Big 5 Sporting Goods Corp reported a sharp drop in first-quarter earnings on lower margins and a 2.9 percent comp decline.  The chain blamed the shortfall on continued macroeconomic weakness in its Western U.S. market, and the absence of winter weather across the vast majority of geographies that significantly reduced demand for cold weather products.

Earnings came to $156,000, or 1 cent a share, down from $2.76 million, or 13 cents, a year ago. Revenues slid 1.2 percent, to $218.5 million.

Gross margins eroded to 30.9 percent versus 32.6 percent in the first quarter of the prior year. Merchandise margins were down 156 basis points reflecting the product sales mix shift away from higher margin winter-related products due to unfavorable winter weather conditions, as well as increased promotional activities, including efforts to sell winter products later in the quarter, and product cost inflation. SG&A expenses increased to 30.5 percent of sales from 30.4 percent as a reduction in employee benefit-related costs from higher than normal levels in the prior year period, as well as a reduction in debit card fees as a result of recent federal legislation offset the impact of lower revenues.

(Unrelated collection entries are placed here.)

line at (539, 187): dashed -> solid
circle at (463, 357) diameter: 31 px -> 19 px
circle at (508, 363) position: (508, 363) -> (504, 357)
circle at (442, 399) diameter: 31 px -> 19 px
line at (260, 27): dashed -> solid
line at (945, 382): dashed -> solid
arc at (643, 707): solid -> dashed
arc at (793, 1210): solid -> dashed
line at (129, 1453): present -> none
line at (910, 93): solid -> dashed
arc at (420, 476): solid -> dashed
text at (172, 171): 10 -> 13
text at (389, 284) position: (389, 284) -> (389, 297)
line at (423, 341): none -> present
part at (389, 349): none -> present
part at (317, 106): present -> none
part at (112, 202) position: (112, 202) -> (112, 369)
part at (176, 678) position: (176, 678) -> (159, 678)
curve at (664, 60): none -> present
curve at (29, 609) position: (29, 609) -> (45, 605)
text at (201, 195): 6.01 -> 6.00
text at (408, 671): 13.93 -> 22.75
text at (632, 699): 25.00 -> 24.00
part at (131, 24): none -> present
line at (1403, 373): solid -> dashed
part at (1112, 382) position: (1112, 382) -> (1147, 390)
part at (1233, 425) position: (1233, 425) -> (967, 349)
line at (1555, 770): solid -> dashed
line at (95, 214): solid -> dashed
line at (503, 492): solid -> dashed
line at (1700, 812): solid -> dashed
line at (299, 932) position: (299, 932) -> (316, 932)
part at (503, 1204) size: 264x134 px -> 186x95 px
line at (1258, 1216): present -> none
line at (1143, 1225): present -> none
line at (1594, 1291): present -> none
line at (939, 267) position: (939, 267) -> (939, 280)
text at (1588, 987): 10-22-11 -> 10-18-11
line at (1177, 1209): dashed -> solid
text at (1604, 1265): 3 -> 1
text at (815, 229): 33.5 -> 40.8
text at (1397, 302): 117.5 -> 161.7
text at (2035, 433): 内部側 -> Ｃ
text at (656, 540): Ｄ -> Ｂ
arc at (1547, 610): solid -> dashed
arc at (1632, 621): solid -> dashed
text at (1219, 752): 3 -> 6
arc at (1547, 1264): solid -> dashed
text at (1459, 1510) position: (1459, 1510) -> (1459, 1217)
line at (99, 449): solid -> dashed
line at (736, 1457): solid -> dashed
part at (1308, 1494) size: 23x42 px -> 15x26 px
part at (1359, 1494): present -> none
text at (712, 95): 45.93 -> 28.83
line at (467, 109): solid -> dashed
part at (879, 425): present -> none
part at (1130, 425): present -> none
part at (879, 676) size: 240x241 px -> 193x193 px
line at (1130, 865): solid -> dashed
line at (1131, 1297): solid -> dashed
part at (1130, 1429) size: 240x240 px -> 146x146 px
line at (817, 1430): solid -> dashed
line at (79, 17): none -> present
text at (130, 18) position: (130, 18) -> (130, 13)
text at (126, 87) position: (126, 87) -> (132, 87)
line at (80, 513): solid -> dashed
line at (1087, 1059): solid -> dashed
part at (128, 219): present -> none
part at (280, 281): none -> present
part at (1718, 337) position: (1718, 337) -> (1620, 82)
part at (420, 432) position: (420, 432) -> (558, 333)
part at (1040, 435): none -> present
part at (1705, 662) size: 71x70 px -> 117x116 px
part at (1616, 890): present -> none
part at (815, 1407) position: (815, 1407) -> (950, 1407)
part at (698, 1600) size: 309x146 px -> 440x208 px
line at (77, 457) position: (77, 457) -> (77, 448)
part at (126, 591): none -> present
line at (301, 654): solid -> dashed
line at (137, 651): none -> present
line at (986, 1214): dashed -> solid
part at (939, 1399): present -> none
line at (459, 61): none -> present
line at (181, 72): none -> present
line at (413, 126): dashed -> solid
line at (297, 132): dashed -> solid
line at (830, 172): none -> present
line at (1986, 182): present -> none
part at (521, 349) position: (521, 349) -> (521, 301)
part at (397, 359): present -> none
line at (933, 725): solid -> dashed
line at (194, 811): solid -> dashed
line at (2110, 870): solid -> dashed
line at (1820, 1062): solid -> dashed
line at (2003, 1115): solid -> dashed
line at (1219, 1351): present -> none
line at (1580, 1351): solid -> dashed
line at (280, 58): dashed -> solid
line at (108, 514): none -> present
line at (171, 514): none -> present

On a conference call with analysts, Steve Miller, Big 5's president and CEO, said sales of sales of winter-related products fell 25 percent for the quarter. The chain was particularly impacted during the first two weeks of the quarter following New Year's and over the period surrounding President's Day, which are historically key winter product selling periods. The mild weather particularly impacted apparel, which comped down low double-digits for the quarter. Footwear and hard good categories were slightly negative. Excluding sales of winter-related products, same-store sales for the quarter were positive, in the low single-digit range with non-winter products generally performing well.

Traffic saw a low mid single-digit decrease but average ticket grew low single-digits.

Per-store inventories were up 1.8 percent from the prior year but were down from the prior year at quarter-end excluding winter products. Currently, per-store inventories are virtually flat with the prior year, including winter product carryover. Added Miller, “We obviously have more than normal carryover of winter product, and our plan is to buy judiciously around this mix of product for next year's winter season.”

On the positive side, Miller said cited the early strong consumer response to efforts to selectively downsize certain underperforming product lines while expanding some  showing strength. Miller described the merchandise changes as “pretty broad-based.” He elaborated, “”The new products cover the gamut of all of our major merchandise categories, hard goods, footwear, and apparel. A little more focus and in certain cases of more branded product, in some cases its expanding, size and color runs. In other cases it is reaching out to some higher price points in an effort to appeal to a consumer who may have more discretionary income in today's environment.”

Big 5 is also seeing positive results from the expansion of its digital marketing efforts.

Looking ahead, same-store sales for the second quarter to date are up in the positive low single-digit range. Although merchandise margins are still running down, they've improved for each month since January. Miller added, “Our April customer traffic comparisons to the prior year are the best that we have experienced since last October, and we have seen accelerating improvement in average ticket comparisons to the prior year for each month since January.”